Фархад Халилов. Композиция из цикла «Земные структуры». 2019
Часто спрашивают: «Что хотел сказать художник?» Да ничего он сказать не хотел! Он материализовывал то, что чувствовал, что живет у него внутри – в душе, в сердце, в руке, наконец. Банальная краска передает эти неуловимые внутренние движения. А мы, зрящие, глядящие и думающие, – вольны воспринимать результат художественных трудов каждый на свой лад. Или адекватно замыслу автора, или противоположно, с пониманием или без него.
Уверен, что в тот день авторскому замыслу мое восприятие было конгениально. Слово некрасивое, но хочется им воспользоваться, потому что в нем сверкает другое слово – «гений». Отсвет таланта художника. Как важно оказаться в нужное время и в нужном месте! Таким местом стала мастерская Фархада. Тут я увидел множество прекрасных картин и понял, как люблю живопись. Что я оказался идеальным потребителем такой живописи.
Фархад Халилов. Композиция из цикла «Неожиданный вид». 2015
Что же так взволновало, что зацепило в тот момент? Я вспомнил, как в Пушкинском музее впервые стоял перед картиной позднего Рембрандта «Артаксеркс, Амман и Эсфирь» и не мог оторвать глаз от нее. Я увидел, что живопись способна передавать самые невероятные вещи – не только глубинные человеческие переживания, но и понятия исторические, эпохальные, трагические.

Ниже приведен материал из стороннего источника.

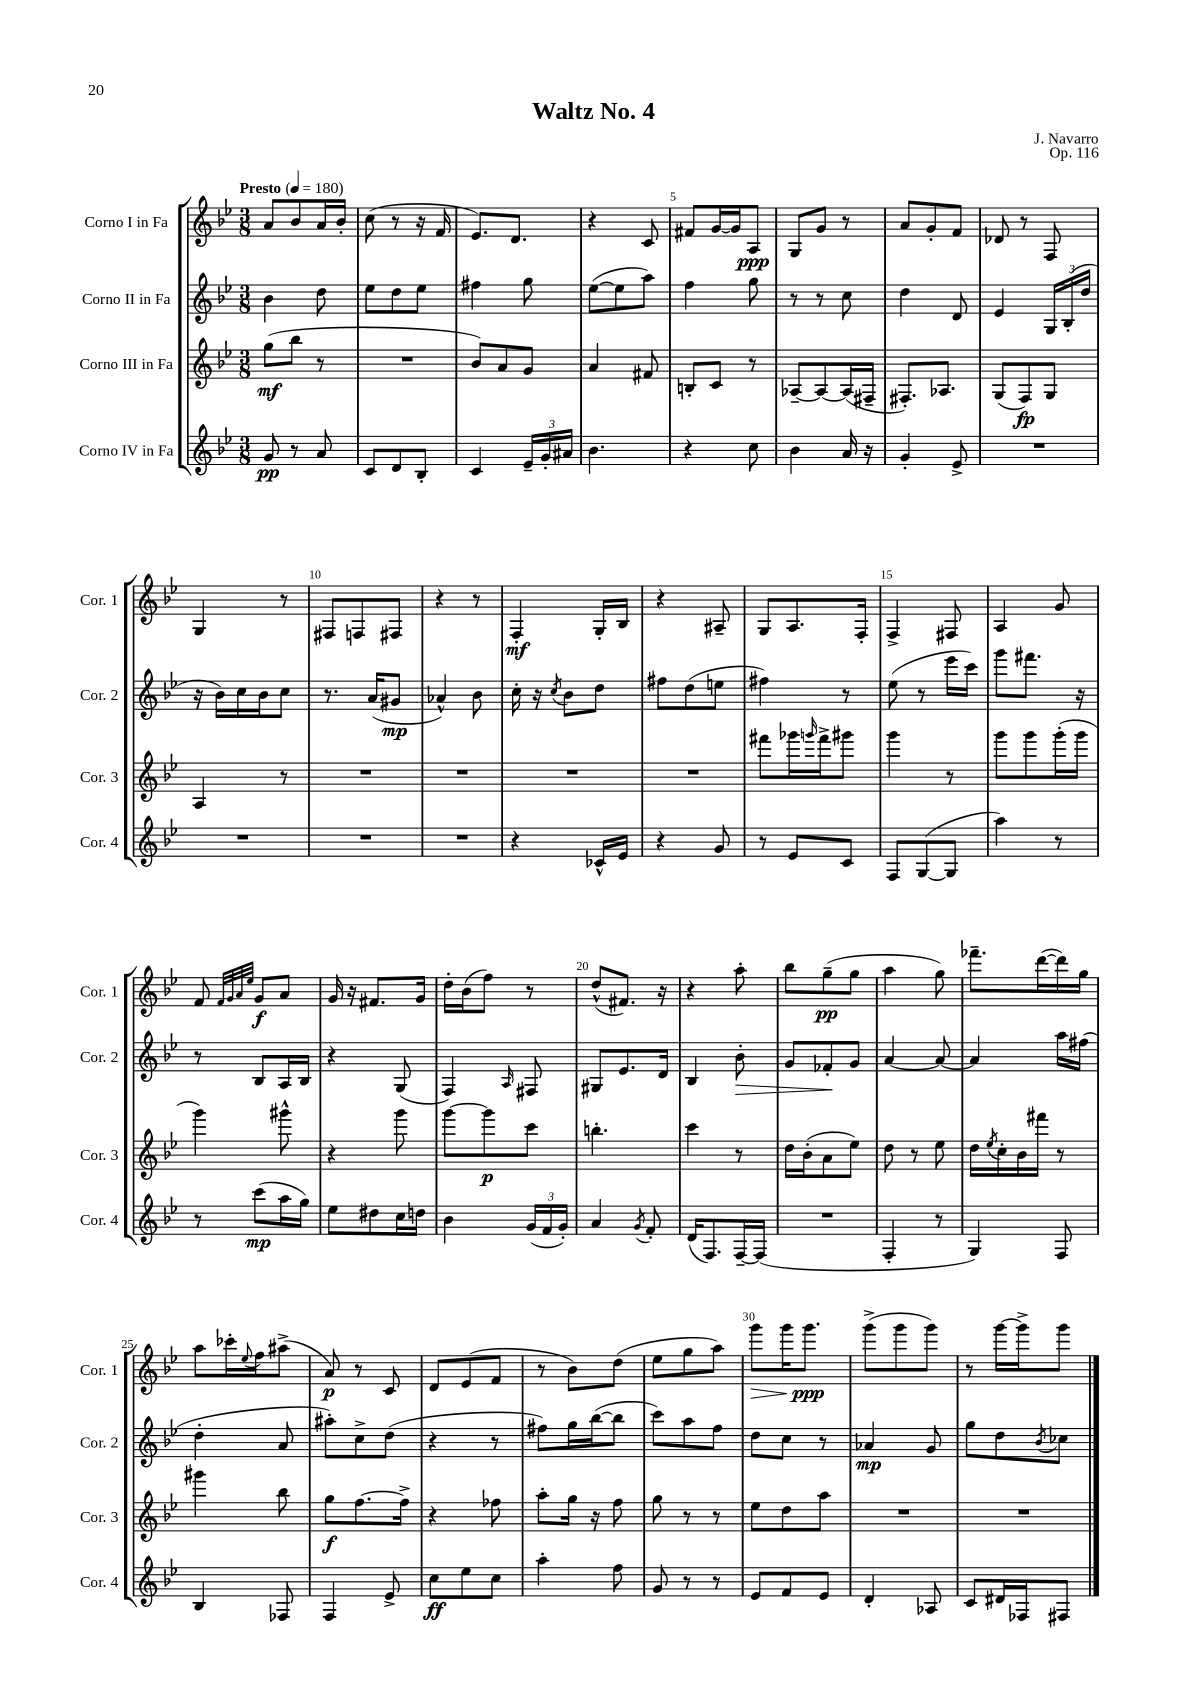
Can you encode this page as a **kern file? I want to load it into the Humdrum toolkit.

**kern	**kern	**kern	**kern
*staff4	*staff3	*staff2	*staff1
*clefG2	*clefG2	*clefG2	*clefG2
*k[b-e-]	*k[b-e-]	*k[b-e-]	*k[b-e-]
*M3/8	*M3/8	*M3/8	*M3/8
*MM180	*MM180	*MM180	*MM180
8g	(8gg	4b-	8a
8r	8bb-	.	8b-
8a	8r	8dd	16a
.	.	.	16b-'
=	=	=	=
8c	4.r	8ee-	(8cc
8d	.	8dd	8r
8B-'	.	8ee-	16r
.	.	.	16f
=	=	=	=
4c	8b-)	4ff#	8.e-)
.	8a	.	.
.	.	.	8.d
24e-~	8g	8gg	.
24g'	.	.	.
24a#	.	.	.
=	=	=	=
4.b-	4a	([8ee-	4r
.	.	8ee-]	.
.	8f#	8aa)	8c
=	=	=	=
4r	8B'	4ff	8f#
.	8c	.	[16g
.	.	.	16g]
8cc	8r	8gg	8A
=	=	=	=
4b-	[8A-~	8r	8G
.	8A-_	8r	8g
16a	(16A-]	8cc	8r
16r	16F#~	.	.
=	=	=	=
4g'	8.F#')	4dd	8a
.	.	.	8g'
.	8.A-	.	.
8e-^	.	8d	8f
=	=	=	=
4.r	(8G	4e-	8d-
.	8F)	.	8r
.	8G	24G	8F
.	.	(24B-'	.
.	.	24dd	.
=	=	=	=
4.r	4A	16r	4G
.	.	16b-)	.
.	.	16cc	.
.	.	16b-	.
.	8r	8cc	8r
=	=	=	=
4.r	4.r	8.r	8F#
.	.	.	8F
.	.	(16a	.
.	.	8g#	8F#
=	=	=	=
4.r	4.r	4a-^^)	4r
.	.	8b-	8r
=	=	=	=
4r	4.r	16cc'	4F'
.	.	16r	.
.	.	8qcc	.
.	.	8b-	.
16c-^^	.	8dd	16G'
16e-	.	.	16B-
=	=	=	=
4r	4.r	8ff#	4r
.	.	(8dd	.
8g	.	8ee	8A#~
=	=	=	=
8r	8fff#	4ff#)	8G
8e-	16ggg-	.	8.A
.	16qqggg	.	.
.	16fff#^	.	.
8c	8ggg#	8r	.
.	.	.	16F'
=	=	=	=
8F	4ggg	(8ee-	4F^
([8G	.	8r	.
8G]	8r	16eee-	8F#
.	.	16ccc)	.
=	=	=	=
4aa)	8ggg	8ggg	4A
.	8ggg	8.fff#	.
8r	(16ggg'	.	8g
.	16ggg	16r	.
=	=	=	=
8r	4ggg)	8r	8f
.	.	.	32qqf
.	.	.	32qqg
.	.	.	32qqa
.	.	.	32qqee-
(8ccc	.	8B-	8g
16aa	8ggg#^^	16A	8a
16gg)	.	16B-	.
=	=	=	=
8ee-	4r	4r	16g
.	.	.	16r
8dd#	.	.	8.f#
16cc	8ggg	(8G	.
16dd	.	.	16g
=	=	=	=
4b-	[8ggg	4F)	16dd'
.	.	.	(16b-
.	8ggg]	.	8ff)
.	.	16qqA	.
(24g	8ccc	8F#	8r
24f	.	.	.
24g')	.	.	.
=	=	=	=
4a	4.bb'	8G#	(8dd^^
.	.	8.e-	8.f#)
8qg	.	.	.
8f'	.	.	.
.	.	16d	16r
=	=	=	=
(16d	4ccc	4B-	4r
8.F)	.	.	.
[16F~	8r	8b-'	8aa'
(16F]	.	.	.
=	=	=	=
4.r	16dd	8g	8bb-
.	(16b-'	.	.
.	8a	8f-'	(8gg~
.	8ee-)	8g	8gg
=	=	=	=
4F'	8dd	[4a	4aa
.	8r	.	.
8r	8ee-	8a_	8gg)
=	=	=	=
4G)	16dd	4a]	8.fff-~
.	8qee-	.	.
.	16cc'	.	.
.	16b-	.	.
.	16fff#	.	([16ddd
8F	8r	16aa	16ddd])
.	.	(16ff#	16gg
=	=	=	=
4B-	4ggg#	4dd'	8aa
.	.	.	16ccc-'
.	.	.	8qqee-
.	.	.	16ff
8F-	8bb-	8a	(8aa#^
=	=	=	=
4F	8gg	8aa#')	8a)
.	[8.ff	8cc^	8r
8e-^	.	(8dd	8c
.	16ff^]	.	.
=	=	=	=
8cc	4r	4r	8d
8ee-	.	.	(8e-
8cc	8ff-	8r	8f
=	=	=	=
4aa'	8aa'	8ff#)	8r
.	16gg	16gg	8b-)
.	16r	([16bb-	.
8ff	8ff	8bb-]	(8dd
=	=	=	=
8g	8gg	8ccc)	8ee-
8r	8r	8aa	8gg
8r	8r	8ff	8aa)
=	=	=	=
8e-	8ee-	8dd	8ggg
8f	8dd	8cc	16ggg
.	.	.	8.ggg
8e-	8aa	8r	.
=	=	=	=
4d'	4.r	4a-	(8ggg^
.	.	.	8ggg
8A-	.	8g	8ggg)
=	=	=	=
8c	4.r	8gg	8r
16d#	.	8dd	[16ggg
16F-	.	.	16ggg^]
.	.	8qb-	.
8F#	.	8cc-	8ggg
==	==	==	==
*-	*-	*-	*-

Абстракции Фархада взволновали меня не меньше. Абстракция – а это его родная стихия сегодня – позволила абстрагироваться (тавтология усиливает смысл) от сиюминутной действительности и погрузиться в совершенно иные мысли и представления. Будто наступают первые дни творения. Живопись становится животворной кровью. Процесс изматывающий, трагический. Последнее определение, может быть, наиболее точно описывает происходящее – из окружающей массы живописи на моих глазах возникают новое бытие, новая вселенная. Трагизм разрушения и рождения очевиден прежде всего тому, кто при этом присутствует. То есть самому творцу. Именно поэтому мне хочется назвать Фархада человеком страдающим, страдающим буквально за весь мир.
Это чувство совершенно естественно сочетается с веселым нравом, общительностью, дружеством и хлебосольством. А про свою работу художник говорит: «Сижу в мастерской. Мажу». Снижает пафос…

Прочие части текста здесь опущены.